The contribution of IL-10 to the overall outcome of WEEV infection of the CNS requires further investigation. TH
1 responses generally suppress TH
2 responses through the production of cytokines such as IL-12 and IFN-γ, and that IL-10 is involved in limiting the effectiveness of the TH
1 response. IL-10 and IFN-γ are antagonistic; with IL-10 acting through suppression of IL-12 (Fiorentino et al. 1989
). Conversely, IFN-γ inhibits IL-10 production from monocytes which leads to upregulation of TNF-α (Chomarat et al. 1993
; Donnelly et al. 1995
). Therefore, IL-10 is a potent inhibitor of monocyte/macrophage function and anti-inflammatory with regard to its antagonism IL-12. Interestingly, IL-10 was shown to increase MCP-1 expression in blood mononuclear cells, however this effect on MCP-1 expression is activation state and cell type dependent (Seitz et al. 1995
). It is interesting to speculate whether the increase in IL-10 observed in the brains of untreated animals is being produced in a vain effort to dampen the effects of the inflammatory cytokines present.

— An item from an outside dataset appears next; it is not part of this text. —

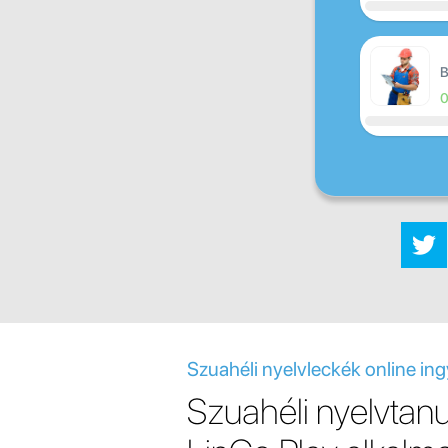
B
Szuahéli nyelvleckék online in
Szuahéli nyelvtanu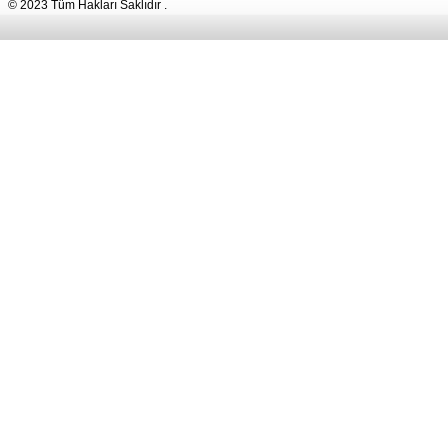
© 2023 Tüm Hakları Saklıdır .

In addition to furthering our understanding of WEEV, and potentially VEEV and EEEV pathogenesis, clarifying the immunostimulatory effects of CLDC and which of those effects are important in protection/recovery from WEEV infection is essential to the refinement of CLDC as a therapeutic. The ultimate feasibility of CLDC as a potential therapeutic for WEEV infection remains to be determined. In these studies, the therapeutic window was relatively short and CLDC failed to protect from aerosol challenge. However, that CLDC were able to offer protection in such a challenging model, suggests that additional study is warranted. It is possible that the antiviral activity of CLDC could be enhanced in a pathogen non-specific manner by coupling it with another immunomodulatory compound or in a more pathogen-specific fashion with a targeted anti-viral therapeutic.